Larry Kurtz gets me reading this Wallet Hub ranking of the fairness of state tax systems. Wallet Hub asked 1,050 Americans to say what percentage (between 0 and 25) of income households in ten income brackets ought to pay in state and local taxes. Americans are progressive taxers: the ideal fair tax rates bubbling up from this survey rise from 2.5% for households making $5,000 a year to 16.36% for households making $2.5 million a year.

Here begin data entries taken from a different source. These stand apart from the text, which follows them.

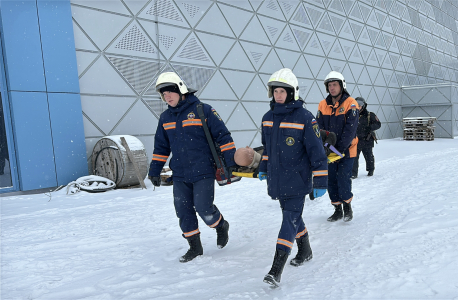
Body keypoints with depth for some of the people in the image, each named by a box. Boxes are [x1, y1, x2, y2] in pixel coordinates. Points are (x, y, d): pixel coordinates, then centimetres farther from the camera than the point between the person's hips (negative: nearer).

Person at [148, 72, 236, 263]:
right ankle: (195, 247, 24)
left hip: (203, 172, -5)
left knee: (203, 208, -7)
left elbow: (223, 136, -7)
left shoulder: (203, 110, -8)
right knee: (183, 211, 7)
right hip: (179, 175, 6)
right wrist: (154, 171, 15)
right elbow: (161, 147, 18)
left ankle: (221, 227, 25)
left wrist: (231, 162, -12)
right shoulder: (165, 118, 10)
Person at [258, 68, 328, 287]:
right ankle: (305, 251, 39)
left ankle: (276, 270, -7)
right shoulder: (268, 118, 6)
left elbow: (317, 151, -12)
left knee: (290, 219, -8)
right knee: (292, 216, 17)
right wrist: (263, 169, 25)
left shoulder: (304, 118, -13)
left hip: (297, 180, -6)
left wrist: (320, 182, -12)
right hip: (277, 181, 6)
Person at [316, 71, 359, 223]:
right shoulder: (323, 105, 5)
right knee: (331, 181, 8)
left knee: (343, 180, -6)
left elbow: (350, 129, -15)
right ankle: (337, 210, 22)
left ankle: (347, 206, 18)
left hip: (347, 150, -4)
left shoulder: (350, 104, -8)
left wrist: (341, 148, -21)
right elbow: (319, 127, 3)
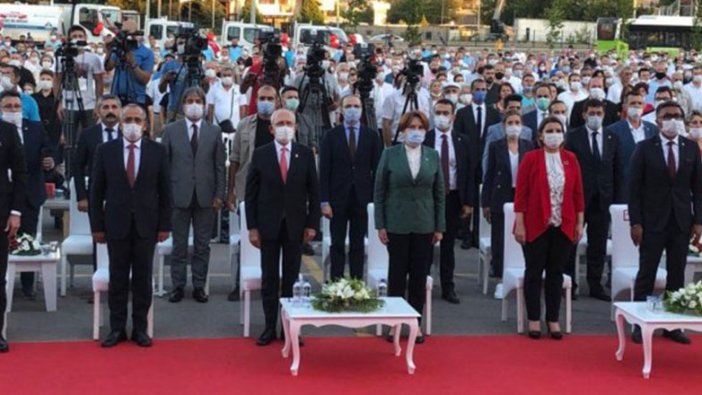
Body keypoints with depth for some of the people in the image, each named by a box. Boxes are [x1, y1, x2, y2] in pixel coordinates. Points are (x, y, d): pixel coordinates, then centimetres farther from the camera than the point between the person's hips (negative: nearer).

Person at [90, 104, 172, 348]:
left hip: (146, 225, 0)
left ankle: (140, 328, 14)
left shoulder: (157, 151, 2)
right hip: (116, 225, 0)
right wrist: (97, 226, -1)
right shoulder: (106, 151, 1)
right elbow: (96, 192, 2)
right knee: (118, 278, 5)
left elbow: (165, 191, 3)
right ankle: (117, 328, 14)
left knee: (143, 278, 6)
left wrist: (164, 225, -1)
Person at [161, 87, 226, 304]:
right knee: (179, 244, 6)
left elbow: (219, 166, 5)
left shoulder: (214, 131, 6)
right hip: (179, 195, -1)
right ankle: (178, 285, 14)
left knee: (202, 245, 6)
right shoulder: (170, 130, 4)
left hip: (205, 196, 1)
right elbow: (164, 163, 3)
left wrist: (219, 194, -1)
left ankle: (199, 286, 15)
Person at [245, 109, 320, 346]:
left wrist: (312, 224, -1)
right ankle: (270, 327, 13)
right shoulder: (260, 154, 0)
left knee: (291, 279, 5)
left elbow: (313, 191, 4)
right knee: (269, 279, 5)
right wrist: (252, 227, -4)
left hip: (295, 225, 1)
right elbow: (251, 193, 0)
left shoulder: (305, 154, 2)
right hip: (268, 225, 0)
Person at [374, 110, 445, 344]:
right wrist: (380, 225, -5)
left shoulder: (433, 156, 5)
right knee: (397, 274, 3)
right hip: (397, 225, -2)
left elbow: (439, 193, 7)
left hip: (424, 226, 2)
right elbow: (379, 192, 0)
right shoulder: (390, 155, -1)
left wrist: (440, 227, 3)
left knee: (420, 276, 5)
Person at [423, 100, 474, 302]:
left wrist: (468, 202, 0)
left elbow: (469, 173, 5)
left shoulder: (462, 141, 5)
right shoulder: (424, 139, -2)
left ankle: (448, 288, 16)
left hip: (453, 198, 2)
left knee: (448, 245, 9)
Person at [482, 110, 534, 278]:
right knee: (500, 240, 3)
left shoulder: (528, 146, 5)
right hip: (501, 199, -1)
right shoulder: (495, 146, 1)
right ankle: (499, 273, 12)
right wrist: (485, 203, -1)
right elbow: (489, 176, 2)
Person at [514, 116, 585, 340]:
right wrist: (519, 224, -9)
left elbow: (578, 193, 7)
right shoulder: (531, 158, -4)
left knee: (556, 272, 9)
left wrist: (579, 223, 5)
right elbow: (521, 193, -5)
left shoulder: (571, 159, 5)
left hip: (563, 226, 3)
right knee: (534, 272, 5)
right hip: (536, 225, -3)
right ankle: (534, 319, 13)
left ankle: (553, 320, 16)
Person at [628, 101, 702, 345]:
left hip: (682, 221, 3)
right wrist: (635, 223, -9)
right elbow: (634, 188, -4)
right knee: (647, 273, 1)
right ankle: (639, 324, 8)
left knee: (677, 274, 6)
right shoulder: (645, 148, -3)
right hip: (653, 221, -3)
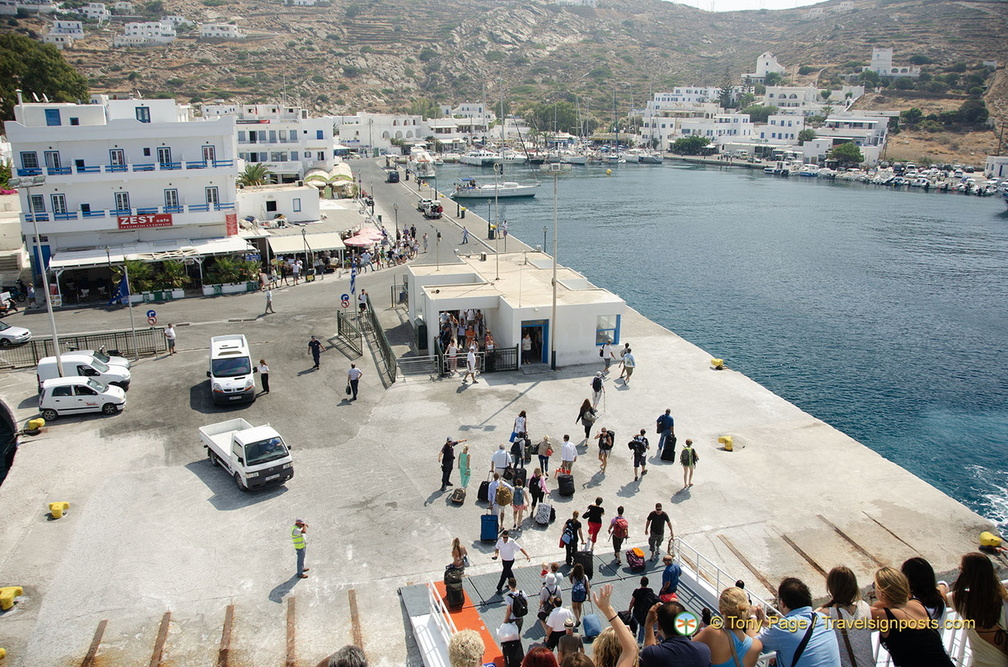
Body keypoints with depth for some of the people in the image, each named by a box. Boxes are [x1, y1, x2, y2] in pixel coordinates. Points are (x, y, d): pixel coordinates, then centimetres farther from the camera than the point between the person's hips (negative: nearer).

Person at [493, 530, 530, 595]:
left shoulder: (512, 542, -30)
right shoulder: (500, 540, -16)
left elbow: (521, 548, -28)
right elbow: (497, 548, -1)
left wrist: (527, 556, -36)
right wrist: (496, 554, -21)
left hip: (510, 561, -5)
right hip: (503, 560, 6)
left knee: (504, 575, 1)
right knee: (508, 572, 26)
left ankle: (499, 588, 19)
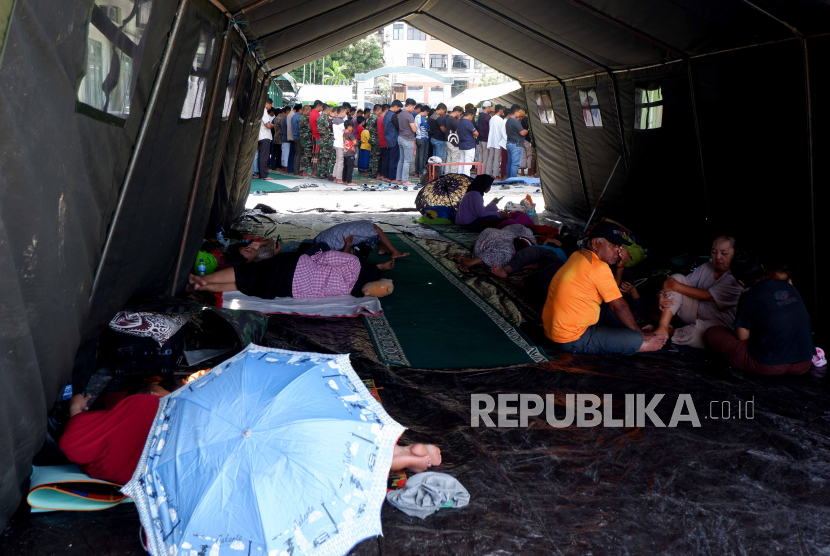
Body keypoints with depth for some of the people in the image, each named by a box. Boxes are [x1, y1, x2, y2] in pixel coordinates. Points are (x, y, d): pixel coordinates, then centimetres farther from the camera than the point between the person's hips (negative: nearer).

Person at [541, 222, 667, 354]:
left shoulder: (579, 256, 10)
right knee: (635, 340, -11)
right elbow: (619, 306, -11)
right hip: (571, 341, -10)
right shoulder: (598, 267, -17)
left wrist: (620, 266, 4)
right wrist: (639, 333, 1)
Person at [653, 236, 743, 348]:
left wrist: (675, 286, -19)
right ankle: (662, 329, -22)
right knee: (677, 278, -11)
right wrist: (663, 296, -19)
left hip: (717, 322, -6)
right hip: (695, 312, 6)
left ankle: (670, 333, -10)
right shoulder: (706, 268, 8)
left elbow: (707, 296, -20)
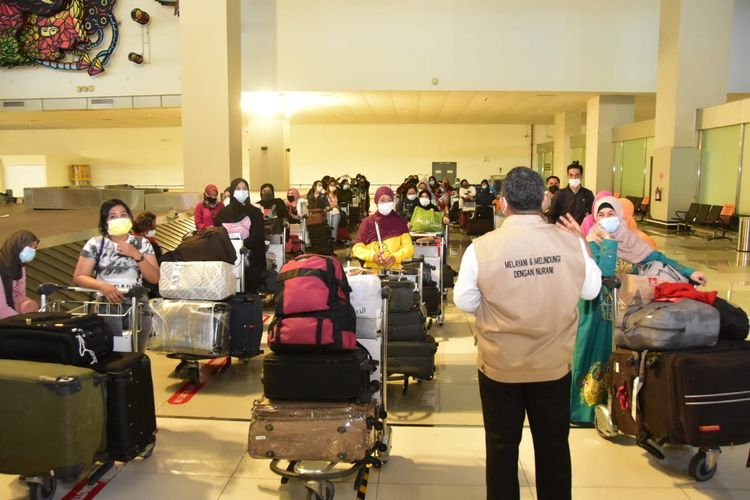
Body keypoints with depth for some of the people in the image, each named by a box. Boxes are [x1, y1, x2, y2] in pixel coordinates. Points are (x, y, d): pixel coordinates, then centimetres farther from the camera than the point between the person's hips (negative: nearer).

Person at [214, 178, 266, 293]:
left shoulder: (256, 212, 8)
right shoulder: (224, 213, 9)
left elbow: (259, 236, 0)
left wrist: (245, 243, -16)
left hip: (251, 260, 0)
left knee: (251, 291, -5)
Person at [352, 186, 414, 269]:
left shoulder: (399, 222, 8)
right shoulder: (367, 222, 7)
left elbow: (408, 248, 2)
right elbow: (357, 248, 3)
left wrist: (395, 257, -16)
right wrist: (372, 256, -14)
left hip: (394, 269, 0)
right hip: (371, 269, 0)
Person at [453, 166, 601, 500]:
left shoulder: (481, 248, -20)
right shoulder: (572, 243, -13)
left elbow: (465, 302, -8)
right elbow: (591, 290, 2)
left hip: (499, 367, -2)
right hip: (555, 365, 2)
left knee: (502, 446, 17)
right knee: (553, 445, 21)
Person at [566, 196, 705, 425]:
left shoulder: (631, 240, 2)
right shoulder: (593, 244, -13)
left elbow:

Wallet Hub then lined these survey figures up with actual state and local tax burdens calculated by the Institute on Taxation and Economic Policy for each state's five income quintiles. From these calculations, Wallet Hub offers this tax fairness map:
Montana comes out with the state and local tax system imposing burdens closest to the ideal rates found in Wallet Hub's survey. South Dakota, ranking 36th nationwide, has the least fair tax system in the region:
State | Tax Fairness Rank | Rank among Liberals | Rank among Conservatives |
Montana | 1 | 1 | 1 |
Minnesota | 7 | 6 | 11 |
North Dakota | 15 | 16 | 10 |
Nebraska | 23 | 24 | 26 |
Iowa | 25 | 21 | 27 |
Wyoming | 28 | 34 | 22 |
South Dakota | 36 | 37 | 31 |
Wallet Hub breaks respondents by general ideology and finds conservatives and liberals give different ideal tax rates. Conservatives advocate higher tax rates than liberals for the lowest three income categories Wallet hub asked about and lower rates for the upper seven. But conservatives still favor consistently progressive tax rates. Conservatives and liberals rank Montana as the fairest state; conservatives and liberals alike place South Dakota in the bottom half for tax fairness.

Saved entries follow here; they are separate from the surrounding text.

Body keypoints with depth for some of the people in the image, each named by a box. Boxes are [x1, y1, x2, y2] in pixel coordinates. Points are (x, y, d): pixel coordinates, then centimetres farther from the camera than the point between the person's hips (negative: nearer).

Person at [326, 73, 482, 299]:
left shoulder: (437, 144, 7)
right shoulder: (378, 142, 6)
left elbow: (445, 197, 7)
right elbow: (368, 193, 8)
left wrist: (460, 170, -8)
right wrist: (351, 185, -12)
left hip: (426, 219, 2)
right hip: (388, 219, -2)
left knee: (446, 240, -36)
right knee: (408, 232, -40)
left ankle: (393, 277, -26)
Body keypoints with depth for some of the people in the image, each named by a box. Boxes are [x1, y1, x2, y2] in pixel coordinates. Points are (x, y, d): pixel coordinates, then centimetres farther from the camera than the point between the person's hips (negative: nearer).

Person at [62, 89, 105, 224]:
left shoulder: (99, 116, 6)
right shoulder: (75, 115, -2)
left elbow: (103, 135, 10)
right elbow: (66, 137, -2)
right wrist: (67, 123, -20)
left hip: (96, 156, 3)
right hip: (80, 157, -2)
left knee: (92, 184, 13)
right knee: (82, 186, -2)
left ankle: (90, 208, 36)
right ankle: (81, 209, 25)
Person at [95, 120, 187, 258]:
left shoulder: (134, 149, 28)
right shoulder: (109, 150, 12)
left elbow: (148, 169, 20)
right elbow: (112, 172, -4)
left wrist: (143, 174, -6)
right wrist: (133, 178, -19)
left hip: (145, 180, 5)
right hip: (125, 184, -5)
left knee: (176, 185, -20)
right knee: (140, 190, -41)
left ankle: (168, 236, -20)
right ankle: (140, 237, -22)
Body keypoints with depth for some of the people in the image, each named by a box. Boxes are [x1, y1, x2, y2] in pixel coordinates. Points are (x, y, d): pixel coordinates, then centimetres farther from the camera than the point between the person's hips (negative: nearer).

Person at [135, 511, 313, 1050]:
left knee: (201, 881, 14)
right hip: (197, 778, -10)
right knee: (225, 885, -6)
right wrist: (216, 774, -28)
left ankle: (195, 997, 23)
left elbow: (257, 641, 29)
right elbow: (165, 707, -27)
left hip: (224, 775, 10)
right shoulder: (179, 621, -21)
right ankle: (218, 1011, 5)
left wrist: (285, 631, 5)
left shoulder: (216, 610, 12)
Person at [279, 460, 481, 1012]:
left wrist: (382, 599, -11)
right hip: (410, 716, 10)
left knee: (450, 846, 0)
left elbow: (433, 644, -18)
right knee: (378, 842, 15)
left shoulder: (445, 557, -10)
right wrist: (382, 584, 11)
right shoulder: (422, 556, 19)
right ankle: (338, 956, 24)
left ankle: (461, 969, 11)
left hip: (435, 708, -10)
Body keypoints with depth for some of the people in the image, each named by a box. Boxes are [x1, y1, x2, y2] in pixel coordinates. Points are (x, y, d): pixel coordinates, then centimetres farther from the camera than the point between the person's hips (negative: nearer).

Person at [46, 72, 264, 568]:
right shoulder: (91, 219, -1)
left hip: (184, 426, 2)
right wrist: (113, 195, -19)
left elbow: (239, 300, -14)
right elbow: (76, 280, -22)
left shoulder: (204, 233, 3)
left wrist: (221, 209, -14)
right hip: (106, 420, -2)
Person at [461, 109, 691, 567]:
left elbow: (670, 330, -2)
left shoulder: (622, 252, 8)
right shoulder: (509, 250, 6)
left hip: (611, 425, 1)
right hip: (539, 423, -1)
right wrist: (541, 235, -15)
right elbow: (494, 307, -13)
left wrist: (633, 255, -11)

http://interested-party.blogspot.com/2014/08/south-dakota-descent-no-accident.html
I'm very surprised at Washington. It's a rather liberal state, but apparently not in taxes.
It looks like Illinois and Arkansas are the worst. That's interesting too. A Democratic state and a Republican state. Hmmm. Arizona is fairly red too. Due to oldies?
Interesting. Verrry interesting.
Deb, if you ever have the chance to to to Arizona, you will immediately see that Arizona has some very big money.
I was impressed with all the North American Indian style of artwork along the the interstate. That would have not been possible without some big bucks coming in.
Some of it is due to people who are rich leaving there, plus there are a number of corporations headquarters there.
Part of the impetus for cannabis legalization in Washington was tax relief.
http://blogs.seattletimes.com/pot/2014/06/30/everything-you-want-to-know-about-legal-pot-in-washington/
sunday headline: Booze Causes Crime! rcj
what if the booze industry was made to responsibly market its product, treat addiction, and educate the public?
i have no dog in pot legalization. it is happening. a big industry is gearing up. tax relief is a worthy goal. avoidance of real costs of a product by an industry is par for the course in the usa. the environment suffers when the mining/energy industry is subsidized or can escape mitigation/reclamation. health suffers. profits are up.
will pot pay its way? unlikely in the short-term. when was prohibition? care to guess what booze has cost the economy? we are talking trillions.